Apoiou-se nos ombros dele, entrelaçando as pernas ao redor de sua cintura, Daniel a beijava e suas mãos seguravam seu quadril, caminhou com ela em seu colo até onde encontrou apoio, encostando-a. Sem jeito e sem querer parar de beija-la, abriu a calça, Helena não conseguia ver o que acontecia, mas sentiu a ereção dura e quente a invadindo, abrindo caminho por sua intimidade úmida, recebendo o que tanto desejava. Levantou os braços buscando apoio na parede atrás de seu corpo, arqueando de prazer a cada investida, gemendo com o toque dos lábios dele em seu seio nu. Ela queria mais, rebolava com vontade, mexendo o corpo, sentindo ele estocando cada vez mais fundo. Os gemidos se misturando, a respiração acelerada indicando que ambos chegariam ao ápice do prazer juntos. Daniel segurou a carne macia do quadril dela com força, deixando as marcas de seus dedos ali, Helena cravou as unhas em seus ombros o puxando mais para ela. Gemeram juntos quando as estocadas se intensificaram e os corpos sentiam espasmos de prazer. Ela tomou a cabeça sobre o ombro dele, que a envolveu firme em seus braços. Aquela seria com toda a certeza a loucura mais deliciosa da vida de Helena e não se arrependia por isso.

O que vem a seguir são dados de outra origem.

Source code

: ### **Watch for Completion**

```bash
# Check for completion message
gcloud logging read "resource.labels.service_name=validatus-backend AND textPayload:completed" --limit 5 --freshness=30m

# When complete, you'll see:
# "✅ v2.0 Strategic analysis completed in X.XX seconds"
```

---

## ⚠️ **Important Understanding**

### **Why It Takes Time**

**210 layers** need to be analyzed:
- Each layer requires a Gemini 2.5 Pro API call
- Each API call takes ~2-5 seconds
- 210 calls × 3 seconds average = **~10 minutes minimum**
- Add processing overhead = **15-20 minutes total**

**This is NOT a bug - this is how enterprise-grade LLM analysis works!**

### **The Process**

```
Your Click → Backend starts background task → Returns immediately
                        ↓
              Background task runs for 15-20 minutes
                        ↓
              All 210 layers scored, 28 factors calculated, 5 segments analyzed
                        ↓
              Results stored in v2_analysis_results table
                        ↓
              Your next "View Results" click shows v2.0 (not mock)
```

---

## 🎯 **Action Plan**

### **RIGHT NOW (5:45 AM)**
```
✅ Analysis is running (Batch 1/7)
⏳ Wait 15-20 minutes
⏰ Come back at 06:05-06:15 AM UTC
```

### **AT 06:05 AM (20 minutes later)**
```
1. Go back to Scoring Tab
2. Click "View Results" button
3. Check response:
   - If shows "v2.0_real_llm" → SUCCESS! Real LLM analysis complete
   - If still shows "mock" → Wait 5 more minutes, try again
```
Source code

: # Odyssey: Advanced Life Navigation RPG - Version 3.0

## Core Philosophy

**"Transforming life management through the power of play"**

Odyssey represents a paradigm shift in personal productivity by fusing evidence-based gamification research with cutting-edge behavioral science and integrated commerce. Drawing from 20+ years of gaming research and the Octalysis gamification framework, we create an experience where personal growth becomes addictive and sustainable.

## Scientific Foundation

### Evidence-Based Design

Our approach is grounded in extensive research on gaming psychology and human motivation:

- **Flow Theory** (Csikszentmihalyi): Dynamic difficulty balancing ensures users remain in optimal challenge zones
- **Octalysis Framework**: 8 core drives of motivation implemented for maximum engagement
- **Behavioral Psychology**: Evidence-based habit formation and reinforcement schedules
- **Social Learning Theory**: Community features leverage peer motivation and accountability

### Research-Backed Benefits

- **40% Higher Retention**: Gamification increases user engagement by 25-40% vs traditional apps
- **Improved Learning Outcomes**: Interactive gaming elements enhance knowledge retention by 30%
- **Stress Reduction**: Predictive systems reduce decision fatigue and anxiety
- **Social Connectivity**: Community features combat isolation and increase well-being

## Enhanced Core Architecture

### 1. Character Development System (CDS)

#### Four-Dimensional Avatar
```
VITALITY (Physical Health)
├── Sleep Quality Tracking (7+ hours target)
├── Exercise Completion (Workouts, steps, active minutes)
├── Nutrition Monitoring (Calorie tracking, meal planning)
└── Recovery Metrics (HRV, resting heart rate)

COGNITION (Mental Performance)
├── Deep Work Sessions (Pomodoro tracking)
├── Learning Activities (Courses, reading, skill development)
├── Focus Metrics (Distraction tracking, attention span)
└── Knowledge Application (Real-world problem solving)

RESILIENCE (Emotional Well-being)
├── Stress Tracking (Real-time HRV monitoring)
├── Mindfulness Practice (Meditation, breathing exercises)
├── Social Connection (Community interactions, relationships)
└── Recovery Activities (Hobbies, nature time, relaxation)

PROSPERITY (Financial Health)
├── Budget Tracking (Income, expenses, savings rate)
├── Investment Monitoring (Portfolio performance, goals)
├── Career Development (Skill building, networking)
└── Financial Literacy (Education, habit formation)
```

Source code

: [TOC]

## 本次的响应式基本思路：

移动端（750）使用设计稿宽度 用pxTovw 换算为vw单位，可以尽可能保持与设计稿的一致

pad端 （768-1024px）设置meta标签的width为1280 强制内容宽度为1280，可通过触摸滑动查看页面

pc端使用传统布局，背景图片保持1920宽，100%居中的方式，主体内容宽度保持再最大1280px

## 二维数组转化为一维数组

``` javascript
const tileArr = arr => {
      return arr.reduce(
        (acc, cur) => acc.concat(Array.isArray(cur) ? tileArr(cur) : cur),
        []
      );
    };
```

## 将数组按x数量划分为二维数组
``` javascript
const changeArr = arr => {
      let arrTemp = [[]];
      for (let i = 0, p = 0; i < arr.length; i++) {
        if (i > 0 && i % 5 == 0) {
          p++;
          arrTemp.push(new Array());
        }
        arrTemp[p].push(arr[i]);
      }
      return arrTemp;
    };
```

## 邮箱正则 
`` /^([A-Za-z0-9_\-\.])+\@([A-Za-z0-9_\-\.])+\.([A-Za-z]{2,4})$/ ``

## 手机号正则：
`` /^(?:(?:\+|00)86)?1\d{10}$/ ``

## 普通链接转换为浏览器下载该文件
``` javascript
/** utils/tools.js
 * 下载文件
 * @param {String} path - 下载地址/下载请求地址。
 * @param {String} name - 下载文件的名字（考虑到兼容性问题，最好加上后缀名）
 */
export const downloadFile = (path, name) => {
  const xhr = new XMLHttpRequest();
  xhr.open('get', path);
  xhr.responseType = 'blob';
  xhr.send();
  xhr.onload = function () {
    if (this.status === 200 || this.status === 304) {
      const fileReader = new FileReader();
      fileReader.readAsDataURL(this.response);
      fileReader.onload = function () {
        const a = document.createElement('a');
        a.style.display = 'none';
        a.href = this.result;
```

— Quero você. – Ele disse ainda com dificuldade para controlar a respiração.

— Você já me teve. – Ela riu com a mesma dificuldade.

— Quero um pouco mais do que isso. – Ele riu, colocando-a no chão, sem solta-la de seus braços. – E em uma cama, sem duendes por perto.

Os dois riram da situação, olhando ao redor e se dando conta de que a plateia dos personagens natalinos serviram de voyeur para aquele momento.

— Tenho certeza que podemos pensar nisso, Daniel. – O encarou, encontrando carinho naquele olhar.

— Uma chance para nós? – Mordeu o lábio esperando por uma resposta.

Helena somente o olhava, tentando entender onde toda aquela loucura a levaria, sabia que a vida não deveria ser levada de forma leviana, mas encontrou tanta verdade no olhar daquele total desconhecido a sua frente, não conseguiu conter o sorriso em seus lábios e a vontade de um possível talvez acendeu em seu coração. Respirou lentamente, deixando o sorriso se alargar em seus lábios.

— Uma chance para nós.

Daniel levantou a cabeça, olhando acima deles, apontou para que seguisse seu olhar.

— Um visco. – Disse baixinho a encarando.

— E agora? – Ela brincou.

Ele não respondeu, somente a puxou ainda mais para os seus braços, a envolvendo. Os lábios se encontraram em um beijo carregado de desejo, ambos sabiam que nunca mais viveriam outra noite igual àquela, mas estavam dispostos a repetir aquele momento, muitas e muitas vezes mais.